TASK DETAILS » The lines to find are those in the entries that hold the word "labels"; copy every one of them.

┄┄┄┄┄┄

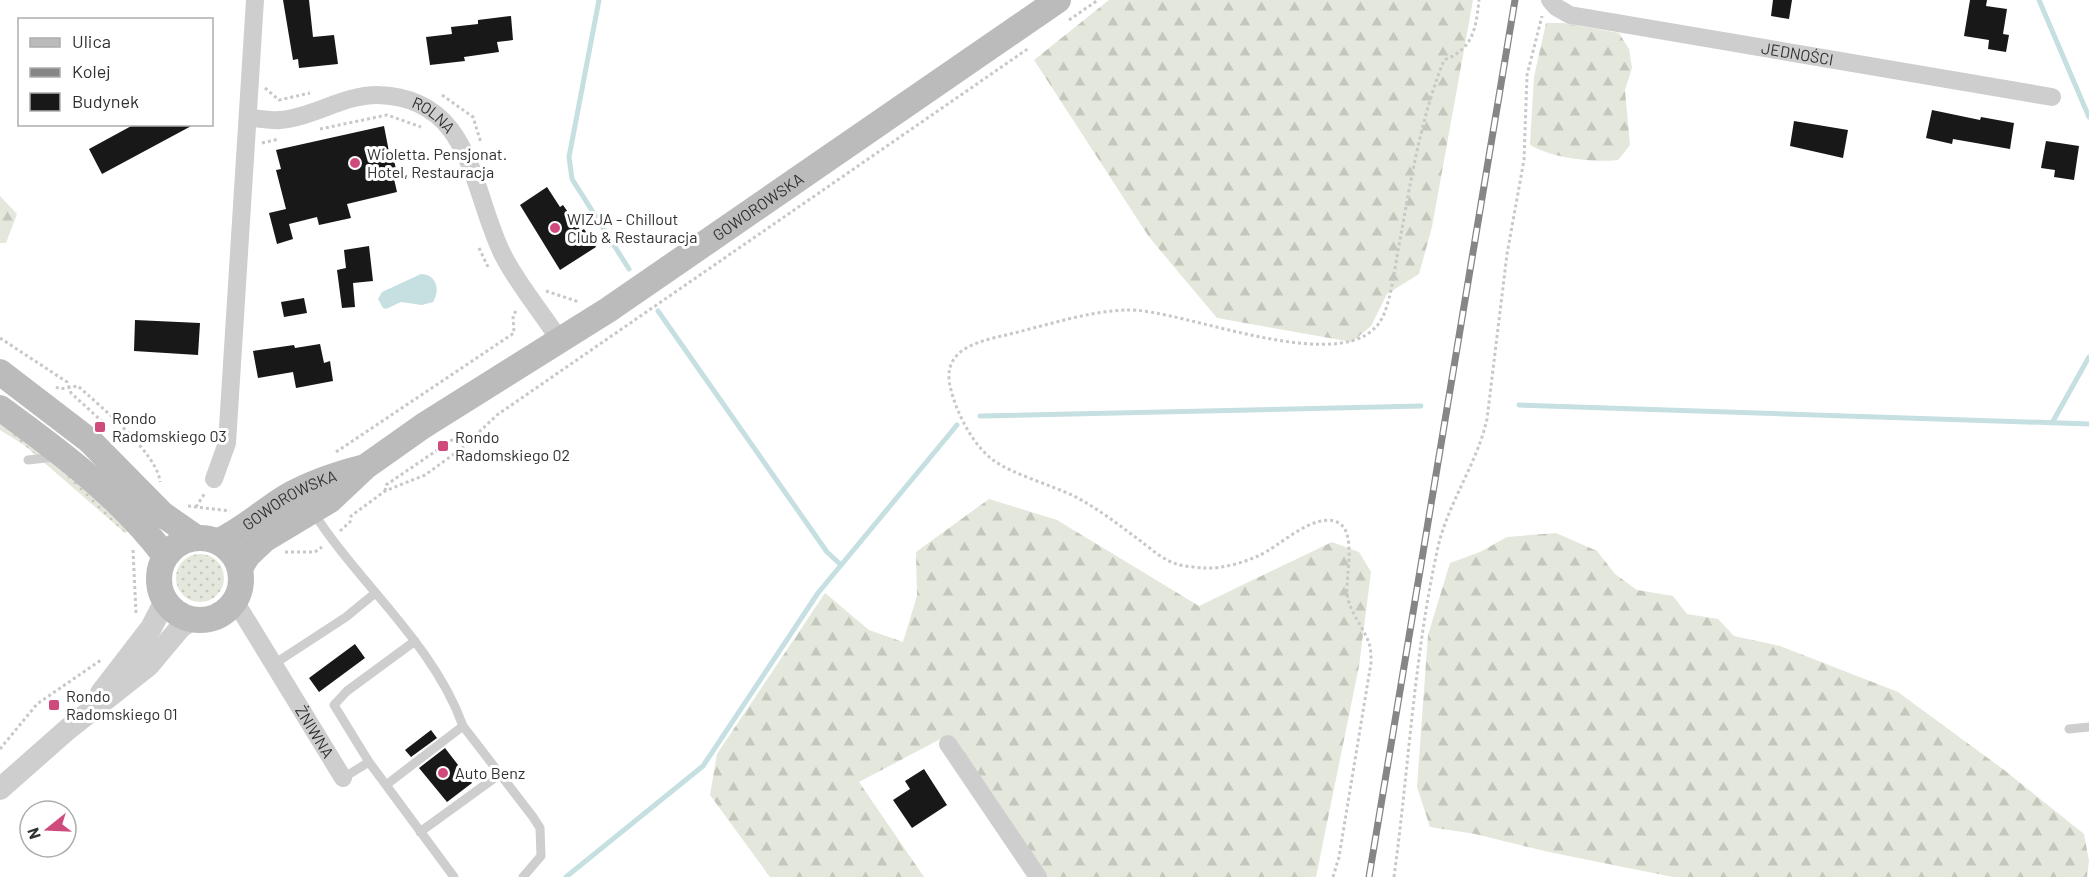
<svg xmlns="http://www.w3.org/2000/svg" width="2089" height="877" font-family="Barlow,sans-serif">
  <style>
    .grass { fill: url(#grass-dots) }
    .forest { fill: url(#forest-firs) }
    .water { fill: #c6dfe1 }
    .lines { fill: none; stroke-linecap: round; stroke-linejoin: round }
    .stream { stroke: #c6dfe1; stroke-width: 5 }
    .building { fill: #181818 }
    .path { stroke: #c8c8c8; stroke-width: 3; stroke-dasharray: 3 3; stroke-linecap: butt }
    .service { stroke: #cecece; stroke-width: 9 }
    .minor { stroke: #cecece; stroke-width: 18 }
    .tertiary { stroke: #cecece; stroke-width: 22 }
    .secondary { stroke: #bbb; stroke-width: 26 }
    .rail-casing { stroke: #868686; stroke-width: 7 }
    .rail { stroke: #fff; stroke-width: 4.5; stroke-dasharray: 14; stroke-linecap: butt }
    .poi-dot { fill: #d04b7d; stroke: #fff; stroke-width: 2 }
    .labels { text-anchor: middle; stroke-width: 6; stroke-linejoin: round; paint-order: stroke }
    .street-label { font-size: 16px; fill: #313131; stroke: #fff }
    .poi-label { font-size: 16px; fill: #313131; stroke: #fff; text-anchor: start }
  </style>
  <defs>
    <pattern id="grass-dots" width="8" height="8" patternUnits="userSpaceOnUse" patternTransform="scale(1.5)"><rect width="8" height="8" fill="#e4e7db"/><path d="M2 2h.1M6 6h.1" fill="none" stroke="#c4c7bc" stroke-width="1.8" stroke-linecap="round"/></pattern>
    <pattern id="forest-firs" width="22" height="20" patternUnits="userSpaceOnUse" patternTransform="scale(1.5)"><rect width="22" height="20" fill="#e4e7db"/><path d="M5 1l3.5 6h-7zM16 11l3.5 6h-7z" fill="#c4c7bc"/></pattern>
  </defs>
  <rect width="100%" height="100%" fill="#fff"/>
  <path class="grass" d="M0,423L27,440L132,529L125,533L24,445L0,430Z
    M176 578a24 24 0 1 1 48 0a24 24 0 1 1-48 0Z"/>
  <path class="forest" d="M1109,0H1473L1432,227L1419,274L1387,294L1371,326L1352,342L1217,318L1149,237L1034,60Z
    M1546,23H1563L1619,33L1629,49L1632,68L1625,90L1630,145L1618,160C1591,163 1553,158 1530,145L1534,77Z
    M0,196L17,214L6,243H0Z
    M989,499L1057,520L1199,606L1332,542L1359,552L1371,572L1359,666L1316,877H1046L948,735L859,782L924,877H770L710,795L717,754L825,593L869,630L903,642L917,596L916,552Z
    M1556,533L1597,551L1615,574L1637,590L1673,596L1687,614L1718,619L1734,636L1780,646L1898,692L2004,770L2084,834L2089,861L2087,877H1673L1549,852L1475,834L1430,827L1417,787L1428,635L1450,563L1480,552L1507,537Z"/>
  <path class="water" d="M421,274C436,274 441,290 433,302L422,305L401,302L386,309L383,308L378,299L382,292Z"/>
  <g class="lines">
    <path class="stream" d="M599,0L569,157L572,179L629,269
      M2039,0L2089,117
      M658,311L827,552L841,565
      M1519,405L2089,424
      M980,416L1421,406
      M2052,423L2089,357
      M566,877L703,766L818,593L957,425"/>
  </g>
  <path class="building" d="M283,0H309L313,37L334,35L338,64L299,68L298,59L293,60Z
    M1773,0H1792L1789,19L1771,16Z
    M1970,0H1987L1986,6L2007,9L2003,34L2009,35L2006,52L1988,49L1989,40L1964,36Z
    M511,16L513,40L497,42L499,52L464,57L465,61L430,65L426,37L452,34L451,27L478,24V20Z
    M1932,110L1980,120L1981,117L2014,123L2010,149L1953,139L1952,144L1926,138Z
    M1794,121L1848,130L1843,158L1790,146Z
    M135,124H195L102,174L89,149Z
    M384,126L390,157L393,156L396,169L392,170L397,192L347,204L351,218L319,225L317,217L289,224L293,239L277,244L269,213L286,209L276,170L281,169L276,150Z
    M2046,141L2079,146L2074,180L2054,177L2055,170L2041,168Z
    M547,187L560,207L563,205L581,231L584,229L596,247L560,270L520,205Z
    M369,246L373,281L353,283L355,307L342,308L337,270L346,268L344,250Z
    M304,298L307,313L284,317L281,302Z
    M135,320L200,323L198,355L134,351Z
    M320,344L324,363L330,361L333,381L296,388L293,372L258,378L253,351L294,345L295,348Z
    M355,644L365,658L319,692L309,678Z
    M431,730L437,738L411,757L405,750Z
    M445,748L472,783L447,802L419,768Z
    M924,769L947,805L912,828L893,800L910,789L905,781Z"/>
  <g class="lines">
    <path class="path" d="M1069,20L1098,0
      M265,88L279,100L310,93
      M442,95L473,117L481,143
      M320,129L387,115L421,127
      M262,143L279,139
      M479,248L489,269
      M546,291L579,302
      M0,338L67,382L71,393L106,425
      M56,387L60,389L78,386C100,406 158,454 160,482
      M336,452L514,333L513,316L517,309
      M385,491L386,485L452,440L477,433
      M188,506L230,511
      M196,507L205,493
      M340,531L350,522L351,516L385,491L425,475L461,449L497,415L1029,48
      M133,550L136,613
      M285,552H315L322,547
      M0,749L37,704L101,660
      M1333,877L1339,857L1371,663C1371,656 1371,649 1369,643C1363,626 1348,610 1347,593C1346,575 1357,530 1337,522C1313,512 1279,547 1258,556C1242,563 1222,569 1204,568C1196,567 1185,567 1177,564C1165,561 1152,550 1142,542C1120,526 1099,509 1074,496C1051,485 1012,474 993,460C973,445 957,414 951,390C941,354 969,344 997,337C1039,328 1082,312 1125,310C1182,307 1355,386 1384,314C1393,291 1395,264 1400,240C1411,179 1421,118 1444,60C1473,49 1476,29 1479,0
      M1394,877C1409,767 1414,655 1438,547C1448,503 1477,464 1487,419L1507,254L1524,160L1527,75L1542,16"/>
    <path class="service" d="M28,460L55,457
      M313,512C360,585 433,643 463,726L386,785
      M415,641L347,691L334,705L369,762L454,877
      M274,664L346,617L374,594
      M463,726L533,817L540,828L541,856L523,877
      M2069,729L2089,727
      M343,778L369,762
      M420,832L500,774"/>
    <g class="minor">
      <path id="s1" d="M1550,0L1556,7L1570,15L2052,97"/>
      <path id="s2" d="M248,118C259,118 270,121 280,120C314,117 343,95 377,95C472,97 471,189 502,253C517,284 542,312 560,341"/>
      <path d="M214,479L227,443L255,0"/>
      <path id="s3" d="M235,601L343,778"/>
      <path d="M948,744L1038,877"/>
    </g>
    <path class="tertiary" d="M101,693L151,628L165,601
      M0,789L68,729L149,665L180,628L192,619"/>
    <g class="secondary">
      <path d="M0,372L90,441L162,514L195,537"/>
      <path d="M0,408C59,451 121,497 165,556"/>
      <circle cx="200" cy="579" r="41"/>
      <path id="s4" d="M219,541C243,530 263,511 286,497C310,483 334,475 361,468"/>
      <path id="s5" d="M240,568L248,555L265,539L330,500L365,467L423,426L608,310L1058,0"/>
    </g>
    <g class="rail-casing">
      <path id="rail" d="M1369,877L1515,0"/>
    </g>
    <use href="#rail" class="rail"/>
  </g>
  <g class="poi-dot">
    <circle cx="355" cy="163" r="6"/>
    <circle cx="555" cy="228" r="6"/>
    <rect x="94" y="421" width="12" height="12" rx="3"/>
    <rect x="437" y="440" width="12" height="12" rx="3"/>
    <rect x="48" y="699" width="12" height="12" rx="3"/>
    <circle cx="443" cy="773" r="6"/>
  </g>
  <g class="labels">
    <g class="street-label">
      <text dy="6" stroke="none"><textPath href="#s1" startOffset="256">JEDNOŚCI</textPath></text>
      <text dy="6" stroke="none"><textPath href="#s2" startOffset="194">ROLNA</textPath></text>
      <text dy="6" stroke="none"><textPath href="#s5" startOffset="634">GOWOROWSKA</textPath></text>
      <text dy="6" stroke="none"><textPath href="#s4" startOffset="82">GOWOROWSKA</textPath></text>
      <text dy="6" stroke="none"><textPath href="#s3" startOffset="153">ŻNIWNA</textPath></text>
    </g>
    <g class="poi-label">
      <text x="367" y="160">Wioletta. Pensjonat.<tspan x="367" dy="18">Hotel, Restauracja</tspan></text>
      <text x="567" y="225">WIZJA - Chillout<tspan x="567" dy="18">Club &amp; Restauracja</tspan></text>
      <text x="112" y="424">Rondo<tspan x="112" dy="18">Radomskiego 03</tspan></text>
      <text x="455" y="443">Rondo<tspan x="455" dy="18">Radomskiego 02</tspan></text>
      <text x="66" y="702">Rondo<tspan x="66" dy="18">Radomskiego 01</tspan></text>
      <text x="455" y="779">Auto Benz</text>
    </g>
  </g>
  <rect x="18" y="18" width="195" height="108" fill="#ffffff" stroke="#adadad" stroke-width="1.5"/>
  <rect x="30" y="38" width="30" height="9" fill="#bbbbbb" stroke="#adadad" stroke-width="1.5"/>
  <text x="72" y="48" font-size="18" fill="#313131">Ulica</text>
  <rect x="30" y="68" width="30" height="9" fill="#868686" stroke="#adadad" stroke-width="1.5"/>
  <text x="72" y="78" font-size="18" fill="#313131">Kolej</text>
  <rect x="30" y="93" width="30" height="18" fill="#181818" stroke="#adadad" stroke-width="1.5"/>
  <text x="72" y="108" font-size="18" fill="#313131">Budynek</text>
  <g transform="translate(48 829) rotate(252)"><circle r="28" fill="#ffffff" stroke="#adadad" stroke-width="1.5"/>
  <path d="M0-4.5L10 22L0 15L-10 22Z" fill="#d04b7d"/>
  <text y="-9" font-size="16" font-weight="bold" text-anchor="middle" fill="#313131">N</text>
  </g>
</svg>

┄┄┄┄┄┄

EXERCISE SOLUTION »
    .labels { text-anchor: middle; stroke-width: 6; stroke-linejoin: round; paint-order: stroke }
  <g class="labels">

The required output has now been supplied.